- [Quoted text]:

The entire KPD should be completely moved in by December, and staff from the Civil Defense Agency and Prosecutor’s Office are nearly moved in.
“Everyone’s going to be in the same building now,” said Community Relations Sgt. Ezra Kanoho. Currently, the police department has offices in a building once used as the old county courthouse as well as the former planning commission building next to the Historic County Building.
Final construction costs for the 65,000 square foot facility were $17.7 million, secured through FEMA and Bond monies, according to the County Office of Information.
Ka Hale Maka’i ‘O Kaua’i, or “The House of the Kaua’i Protectors,” which will accommodate the Kaua’i Police Department, Office of the Prosecuting Attorney and Civil Defense, sits on eight acres behind Vidinha Stadium in Lihu’e.
The Civil Defense Agency will occupy about 12,500 square feet; 12,500 square feet is allocated to the Office of the Prosecuting Attorney; and 40,000 square feet for the Kaua’i Police Department, all adjoining the two-acre Kaua’i Bus facility.
The building has been outfitted with modern and high-tech features in all sections and departments, and security measures will be enhanced for the new building.
“I am so pleased that our officers, prosecutors, and Civil Defense staff will have a new and much improved facility in which to carry on their critical operations,” said Mayor Maryanne Kusaka.
Entrance to the interior areas of the building will require passing through several doors. The Chief’s office and Investigative Services Bureau wing have a common entrance and waiting room, but the main doors all have magnetic locks and staff will be able to “buzz” people in and out.

(Dataset items)
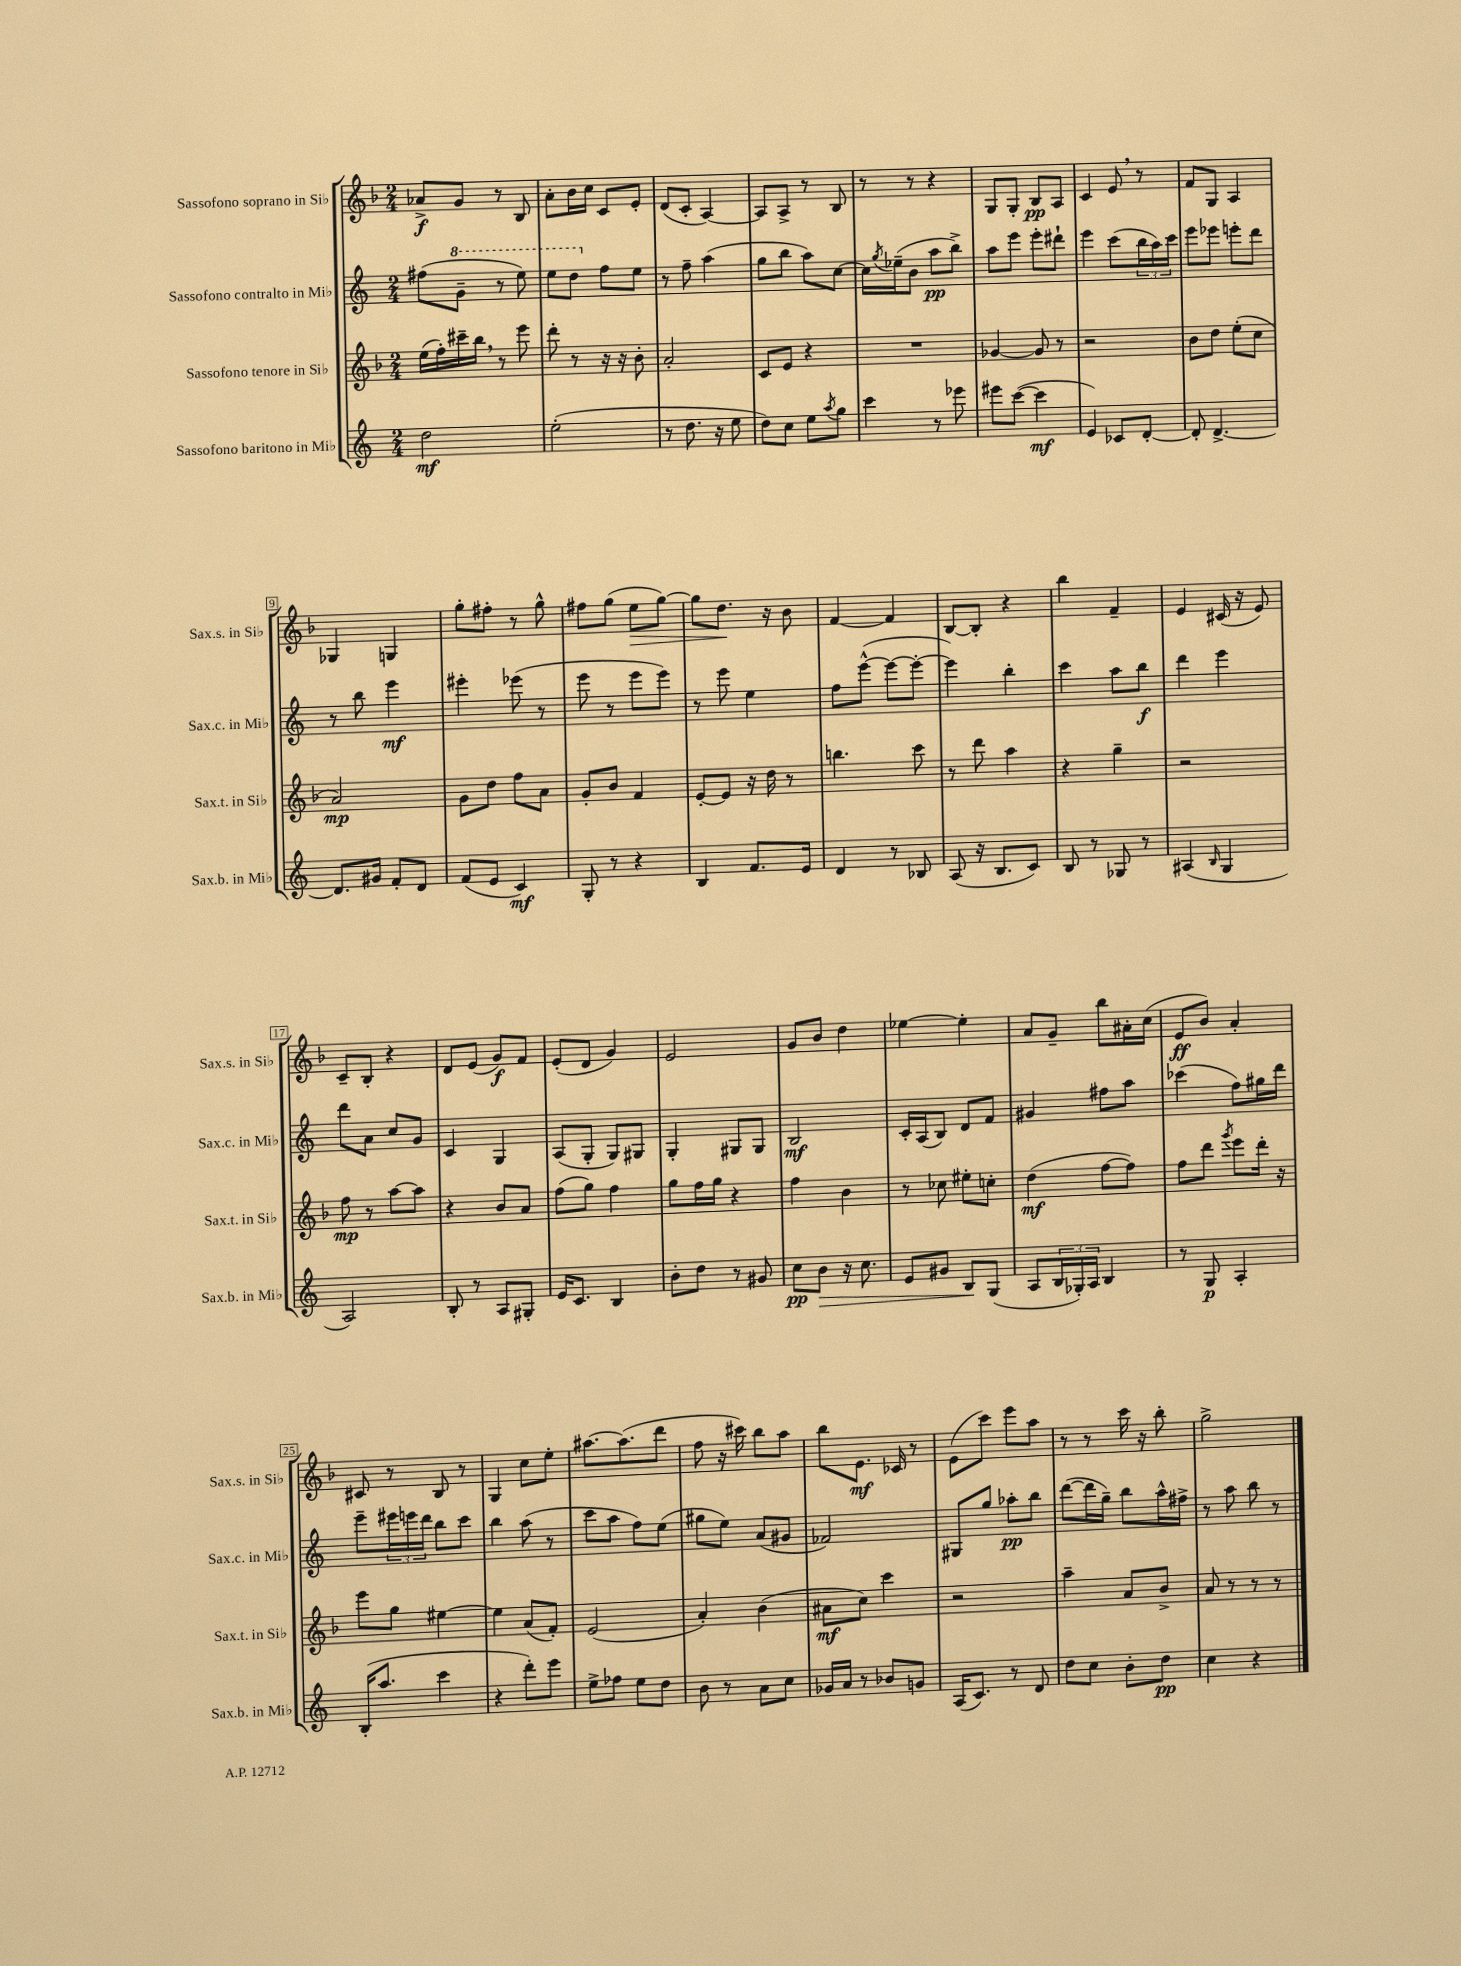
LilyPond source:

<<
\new StaffGroup <<
\new Staff = "s0" \with { instrumentName = "Sassofono soprano in Sib" shortInstrumentName = "Sax.s. in Sib" } {
    \clef treble \key f \major \numericTimeSignature \time 2/4
    aes'8->\f g'8 r8 bes8 |
    a'8-. bes'16 c''16 c'8 e'8-. |
    d'8( c'8-. a4~) |
    a8 a8-> r8 bes8 |
    r8 r8 r4 |
    g8 g8-. bes8\pp a8 |
    c'4 e'8 \breathe r8 |
    f'8 g8 a4 |
    ges4 g4 |
    g''8-. fis''8-. r8 g''8-^ |
    fis''8 g''8( e''8\> g''8~) |
    g''8 d''8.\! r16 bes'8 |
    f'4~ f'4 |
    bes8~ bes8-. r4 |
    bes''4 f'4-- |
    e'4 cis'16( r16 e'8) |
    c'8-- bes8-. r4 |
    d'8 e'8( g'8\f) f'8 |
    e'8-.( d'8 g'4) |
    e'2 |
    g'8 bes'8 d''4 |
    ees''4~ ees''4-. |
    a'8 g'8-- bes''8 ais'16-. c''16( |
    e'8\ff bes'8) a'4-. |
    cis'8 r8 bes8 r8 |
    g4 c''8 e''8-. |
    ais''8.~ ais''8.( d'''8 |
    f''8 r16 cis'''16) bes''8 a''8 |
    bes''8 e'8.\mf ces'16 r8 |
    e'8( c'''8) e'''8 a''8 |
    r8 r8 c'''16 r16 bes''8-. |
    g''2-> \bar "|." |
}
\new Staff = "s1" \with { instrumentName = "Sassofono contralto in Mib" shortInstrumentName = "Sax.c. in Mib" } {
    \clef treble \key c \major \numericTimeSignature \time 2/4
    fis''8( \ottava #1 g''8-- r8 e'''8) |
    e'''8 d'''8 \ottava #0 f''8 e''8 |
    r8 f''8-- a''4( |
    g''8 b''8 a''8) c''8~ |
    c''16 \acciaccatura { g''8 } ees''16--( b'8 a''8\pp b''8->) |
    a''8 e'''8 e'''8-. dis'''8-! |
    e'''4 c'''8( \tuplet 3/2 { b''16 a''16) c'''16 } |
    e'''8 ees'''8 e'''8-. d'''8 |
    r8 b''8 e'''4\mf |
    eis'''4-. ees'''8( r8 |
    e'''8 r8 e'''8 e'''8) |
    r8 e'''8 e''4 |
    f''8 e'''8~-^( e'''8~ e'''8~-. |
    e'''4) b''4-. |
    c'''4 a''8 b''8\f |
    d'''4 e'''4 |
    d'''8 a'8 c''8 g'8 |
    c'4 g4 |
    a8( g8-. g8) gis8 |
    g4-. gis8 gis8 |
    b2\mf |
    c'16-. a16( b8) d'8 f'8 |
    gis'4 fis''8 a''8 |
    ces'''4( f''8) gis''16 d'''16 |
    e'''8-- \tuplet 3/2 { eis'''16 e'''16 d'''16 } b''8 c'''8 |
    b''4 a''8( r8 |
    c'''8 a''8 f''8) e''8( |
    gis''8 e''8) a'8( gis'8 |
    fes'2) |
    gis8 g''8 aes''8-.\pp b''8 |
    d'''8~( d'''16 g''16--) b''8 a''16-^ fis''16-> |
    r8 a''8 b''8 r8 \bar "|." |
}
\new Staff = "s2" \with { instrumentName = "Sassofono tenore in Sib" shortInstrumentName = "Sax.t. in Sib" } {
    \clef treble \key f \major \numericTimeSignature \time 2/4
    e''16( f''16-.) cis'''16-- bes''16 \breathe r8 e'''8 |
    d'''8-. r8 r16 r16 bes'8-. |
    a'2-. |
    c'8 e'8 r4 |
    R2 |
    ges'4~ ges'8 r8 |
    r2 |
    bes'8 d''8 e''8-.( c''8 |
    a'2\mp) |
    g'8 d''8 f''8 a'8 |
    g'8-. bes'8 f'4 |
    e'8~-. e'8 r16 d''16 r8 |
    b''4. c'''8 |
    r8 d'''8 a''4 |
    r4 g''4-- |
    r2 |
    f''8\mp r8 a''8~ a''8 |
    r4 bes'8 a'8 |
    f''8( g''8) f''4 |
    g''8 f''16 g''16 r4 |
    f''4 bes'4 |
    r8 ces''8 eis''8-. c''8-. |
    d''4\mf( f''8~ f''8) |
    f''8 d'''8 \acciaccatura { g'''8 } e'''8 d'''16-. r16 |
    e'''8 g''8 eis''4~ |
    eis''4 a'8( f'8-.) |
    e'2( |
    a'4-.) bes'4( |
    ais'8\mf c''8) c'''4 |
    r2 |
    a''4-- a'8 bes'8-> |
    a'8 r8 r8 r8 \bar "|." |
}
\new Staff = "s3" \with { instrumentName = "Sassofono baritono in Mib" shortInstrumentName = "Sax.b. in Mib" } {
    \clef treble \key c \major \numericTimeSignature \time 2/4
    d''2\mf |
    e''2-.( |
    r8 d''8. r16 e''8 |
    d''8) c''8 e''8 \acciaccatura { a''8 } g''8 |
    c'''4 r8 ees'''8 |
    eis'''8 c'''8~( c'''4\mf |
    e'4) ces'8 d'8~-. |
    d'8-. d'4.~-> |
    d'8. gis'16 f'8-. d'8 |
    f'8( e'8 c'4\mf) |
    g8-. r8 r4 |
    b4 f'8. e'16 |
    d'4 r8 bes8 |
    a8( r16 b8. c'8) |
    b8 r8 ges8 r8 |
    ais4( \grace { b16 } g4 |
    a2) |
    b8-. r8 a8 gis8-. |
    e'16 c'8. b4 |
    b'8-. d''8 r8 gis'8 |
    c''8\pp b'8\> r16 c''8. |
    e'8 gis'8 b8\! g8( |
    a8 \tuplet 3/2 { b16 ges16-.) a16 } b4 |
    r8 g8\p a4-. |
    b16-.( a''8. c'''4 |
    r4 d'''8-.) e'''8 |
    e''8-> fes''8 e''8 d''8 |
    b'8 r8 a'8 c''8 |
    ges'16 a'16 r8 bes'8 g'8 |
    a16( c'8.) r8 d'8 |
    d''8 c''8 b'8-. d''8\pp |
    c''4 r4 \bar "|." |
}
>>
>>
\layout { \context { \Score \override BarNumber.stencil = #(make-stencil-boxer 0.1 0.3 ly:text-interface::print) } }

- [What to do]:
1. Name each agency that the text about the new Kaua’i police building says the facility will house.
2. Pick up the text about the new Kaua’i police building after its last sentence and carry it forward.

- [Per-task outputs]:
1.
Kaua’i Police Department
Office of the Prosecuting Attorney
Civil Defense Agency

2.
People who want to access records or request police reports or documents will be kept outdoors downstairs while papers are passed through a metal drawer under a half-inch thick glass window. Even police officers will have to place their requests from an opening set in a locked door.
The Police Chief and Investigative Services Bureau offices will be housed upstairs. The office spaces include short-walled cubicles and modern furnishings, including sleek wooden desks and ergonomic chairs. They have even set aside a separate room for writing reports on computers and added four interview rooms.
Tucked away behind locked doors, but not in a separate building as they are now, the officers of the vice squad will also be housed in the second floor of the building.
Except for the tour this Friday or on station tours, the vice section’s offices won’t ever be seen by the public – except those arrested for drug-related charges.
KPD installed a workout room at least twice the size of their current facility, a converted shed next to Vidinha Stadium. They’ve received donations of exercise equipment and will be able to move equipment around for training exercises.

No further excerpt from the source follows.